For the config_backend, we have commented all new parameters related to the operation of COVINS-G. The user should not be required to change any parameters to run COVINS-G, except placerecognition type, paths and the server IP, as explained in this manual.

Output Files

  • COVINS-G automatically saves the trajectory estimate of each agent to a file in covins_backend/output. The file KF_<AGENT_ID>.csv stores the poses associated to the agent specified by AGENT_ID. Each row represents a single pose.
  • COVINS can save the trajectory in 2 formats: EuRoC format and TUM format. Which one is used can be controlled via the parameter trajectory_format in config_backend.yaml.

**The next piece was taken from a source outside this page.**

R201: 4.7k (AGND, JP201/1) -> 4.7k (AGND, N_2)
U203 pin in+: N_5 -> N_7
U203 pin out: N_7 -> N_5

    • TUM format (default): timestamp[s] t_x t_y t_z q_x q_y q_z q_w
    • EuRoC format: timestamp[ns], t_x, t_y, t_z, q_w, q_x, q_y, q_z, vel_x, vel_y, vel_z, bias_gyro_x, bias_gyro_y, bias_gyro_z, bias_acc_x, bias_acc_y, bias_acc_z
    • Each output file contains a suffix indicating the format: _ftum or _feuroc
  • Trajectories in TUM format can be directly evaluated using the evo evaluation tool.
    • Run the evaluation e.g. as evo_ape euroc KF_0_ftum.csv gt_data.csv -vas to perform a Sim(3) alignment reporting trajectory RMSE and scale error.
    • The ground truth data for the individual EuRoC sequences can be found in <sequence>/mav0/state_groundtruth_estimate0/data.csv
    • To evaluate a multi-agents estimate, the individual trajectory files must be combined, e.g. with cat KF_0_ftum.csv KF_1_ftum.csv KF_2_ftum.csv > mh123_est.csv. Alternatively, the stamped_traj_estimate.txt file already contains the combined trajectories from all the agents and thus can be used directly.
    • Also, the individual ground truth information from the EuRoC sequences used to generate the estimate must be combined into a single file. We recommend doing this manually, since every file contains a header describing the data, which should not be copied multiple times.